Output the text lines of the listing below as a JSON list of strings, one string per line, and skip blank lines. Leave the pictures out of the result.

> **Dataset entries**

**********

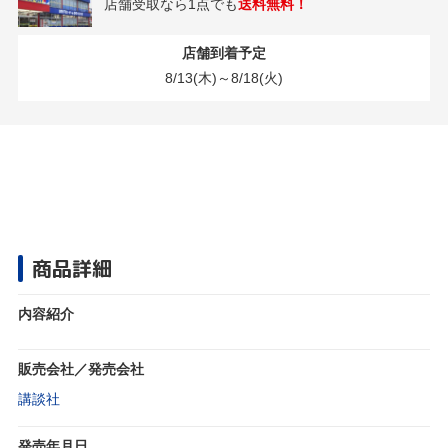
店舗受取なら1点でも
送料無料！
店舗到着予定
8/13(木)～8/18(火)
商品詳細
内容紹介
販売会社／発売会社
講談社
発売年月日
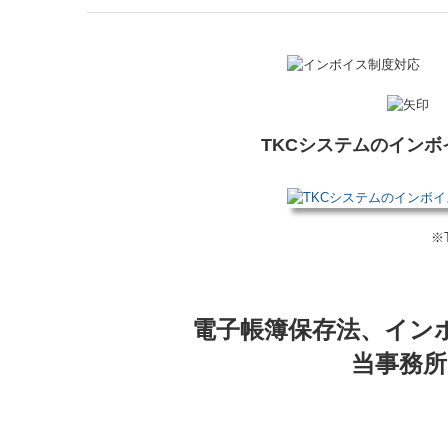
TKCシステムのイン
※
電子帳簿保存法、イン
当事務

**********

> **Exercise solution**
[
  "店舗受取なら1点でも",
  "送料無料！",
  "店舗到着予定",
  "8/13(木)～8/18(火)",
  "商品詳細",
  "内容紹介",
  "販売会社／発売会社",
  "講談社",
  "発売年月日",
  "TKCシステムのイン",
  "※",
  "電子帳簿保存法、イン",
  "当事務"
]